Can someone help me understand what is going wrong? Am I missing something here?

ps: mdm32 v2.061 on Win7 x64

Sincerely,
Igor
January 23, 2013
On Wed, Jan 23, 2013 at 09:07:24PM +0100, Igor Kolesnik wrote: [...]
> import std.stdio, std.string;
> 
> void main() {
>   uint[string] dic;
>   foreach (line; stdin.byLine) {
>     string[] words = cast(string[])split(strip(line));
>     foreach (word; words) {
>       if (word in dic)
> 	continue;
>       uint id = dic.length;
>       dic[word] = id;
>       writeln(id, '\t', word);
>     }
>   }
>   //foreach (k,v; dic)
>   //  writeln(k, '|', v);
> }
> 
> When run it behaves somehow strange. Here is an example of the input/output I get
[...]

This is a known issue with stdin.byLine: it is a transient range (that means it reuses the same buffer for each line read from the input). The problem with this is that split returns slices of the line, that ultimately refer back to the data in the buffer. But by the time byLine is called again, that data has been overwritten. That's why the associative array is messed up.

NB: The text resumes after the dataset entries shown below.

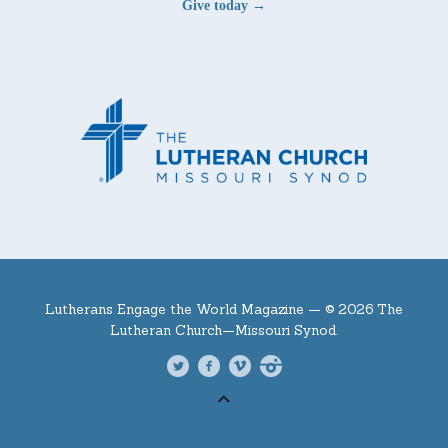
Give today →
Lutherans Engage the World Magazine —
© 2026 The
Lutheran Church—Missouri Synod.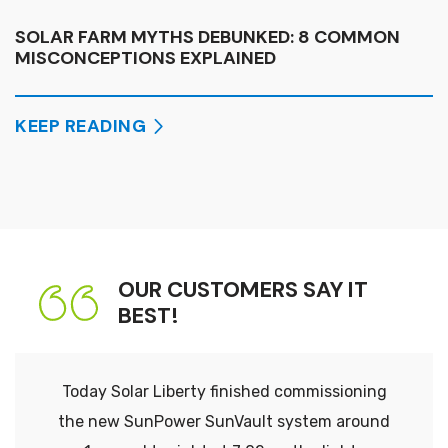
SOLAR FARM MYTHS DEBUNKED: 8 COMMON
MISCONCEPTIONS EXPLAINED
KEEP READING
OUR CUSTOMERS SAY IT
BEST!
Today Solar Liberty finished commissioning
the new SunPower SunVault system around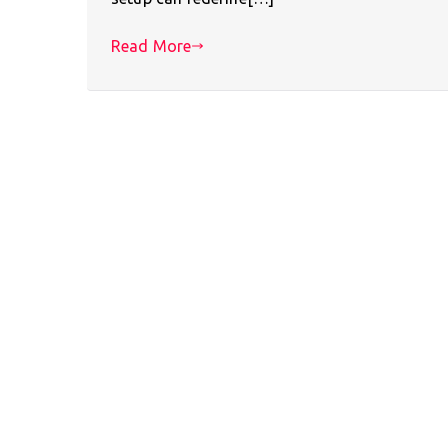
Read More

There's a slight hint of this problem in your code that starts with "string[] words = cast(string[])..." -- in normal D code, you should not need to perform this kind of casting. In this case, this is an unsafe operation, because string is immutable(char)[], but the reused buffer returned by byLine is *not* immutable, so by casting away immutable, you've inadvertently introduced yourself to the buffer reuse issue in byLine. :)

The correct way to write that line is:

	string[] words = split(strip(line.idup));

which will copy the buffer, thereby ensuring it's safe to keep slices of it in your associative array, and also return the correct type so that no cast is necessary.


T

-- 
Notwithstanding the eloquent discontent that you have just respectfully expressed at length against my verbal capabilities, I am afraid that I must unfortunately bring it to your attention that I am, in fact, NOT verbose.
January 23, 2013
> The correct way to write that line is:
>
> 	string[] words = split(strip(line.idup));
>
> which will copy the buffer, thereby ensuring it's safe to keep slices of
> it in your associative array, and also return the correct type so that
> no cast is necessary.
>
>
> T

This makes sense. Thanks a lot!

Igor